◆ WHAT THE TASK ASKS
Can you turn the rows, from the start of the rows through the line holding "0.065447, 0.461374, 0.562788]]" (inclusive), into a numbered list, leaving out any blank lines?

◆ MATERIAL FOR THIS TASK
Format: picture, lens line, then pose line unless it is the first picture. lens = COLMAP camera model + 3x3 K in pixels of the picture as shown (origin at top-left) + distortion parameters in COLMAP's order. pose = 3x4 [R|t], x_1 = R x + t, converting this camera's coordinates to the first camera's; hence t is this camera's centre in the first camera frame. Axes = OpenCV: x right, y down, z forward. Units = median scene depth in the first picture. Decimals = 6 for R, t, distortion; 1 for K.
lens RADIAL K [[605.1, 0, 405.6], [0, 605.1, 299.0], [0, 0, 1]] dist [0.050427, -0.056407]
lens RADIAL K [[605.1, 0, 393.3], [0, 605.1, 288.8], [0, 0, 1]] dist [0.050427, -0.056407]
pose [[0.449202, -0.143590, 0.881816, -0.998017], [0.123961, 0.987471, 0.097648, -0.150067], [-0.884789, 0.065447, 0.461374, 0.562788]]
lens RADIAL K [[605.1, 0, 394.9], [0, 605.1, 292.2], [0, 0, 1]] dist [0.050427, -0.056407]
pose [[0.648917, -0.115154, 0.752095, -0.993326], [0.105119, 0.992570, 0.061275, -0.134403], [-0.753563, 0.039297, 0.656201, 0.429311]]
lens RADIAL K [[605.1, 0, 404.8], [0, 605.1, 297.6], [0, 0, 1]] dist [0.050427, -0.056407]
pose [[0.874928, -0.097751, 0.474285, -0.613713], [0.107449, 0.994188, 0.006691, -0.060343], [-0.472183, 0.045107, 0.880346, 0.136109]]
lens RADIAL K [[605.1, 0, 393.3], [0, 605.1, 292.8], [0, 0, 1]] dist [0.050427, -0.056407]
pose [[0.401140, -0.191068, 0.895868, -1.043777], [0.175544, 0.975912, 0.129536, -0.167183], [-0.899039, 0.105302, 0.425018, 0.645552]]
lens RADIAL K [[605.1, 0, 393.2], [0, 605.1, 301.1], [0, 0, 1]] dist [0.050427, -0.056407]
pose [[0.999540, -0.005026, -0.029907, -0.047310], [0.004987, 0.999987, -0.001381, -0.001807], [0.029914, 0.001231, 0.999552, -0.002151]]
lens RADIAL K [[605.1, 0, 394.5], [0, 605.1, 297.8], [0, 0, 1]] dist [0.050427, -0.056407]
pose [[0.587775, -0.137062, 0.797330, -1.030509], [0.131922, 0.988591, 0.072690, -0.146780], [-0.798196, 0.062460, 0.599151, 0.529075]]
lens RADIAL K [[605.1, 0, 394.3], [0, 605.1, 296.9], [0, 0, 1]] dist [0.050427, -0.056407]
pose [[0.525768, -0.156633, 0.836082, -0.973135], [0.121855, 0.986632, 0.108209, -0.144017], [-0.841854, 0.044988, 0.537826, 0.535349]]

◆ REPLY TO THE EXERCISE
1. Format: picture, lens line, then pose line unless it is the first picture. lens = COLMAP camera model + 3x3 K in pixels of the picture as shown (origin at top-left) + distortion parameters in COLMAP's order. pose = 3x4 [R|t], x_1 = R x + t, converting this camera's coordinates to the first camera's; hence t is this camera's centre in the first camera frame. Axes = OpenCV: x right, y down, z forward. Units = median scene depth in the first picture. Decimals = 6 for R, t, distortion; 1 for K.
2. lens RADIAL K [[605.1, 0, 405.6], [0, 605.1, 299.0], [0, 0, 1]] dist [0.050427, -0.056407]
3. lens RADIAL K [[605.1, 0, 393.3], [0, 605.1, 288.8], [0, 0, 1]] dist [0.050427, -0.056407]
4. pose [[0.449202, -0.143590, 0.881816, -0.998017], [0.123961, 0.987471, 0.097648, -0.150067], [-0.884789, 0.065447, 0.461374, 0.562788]]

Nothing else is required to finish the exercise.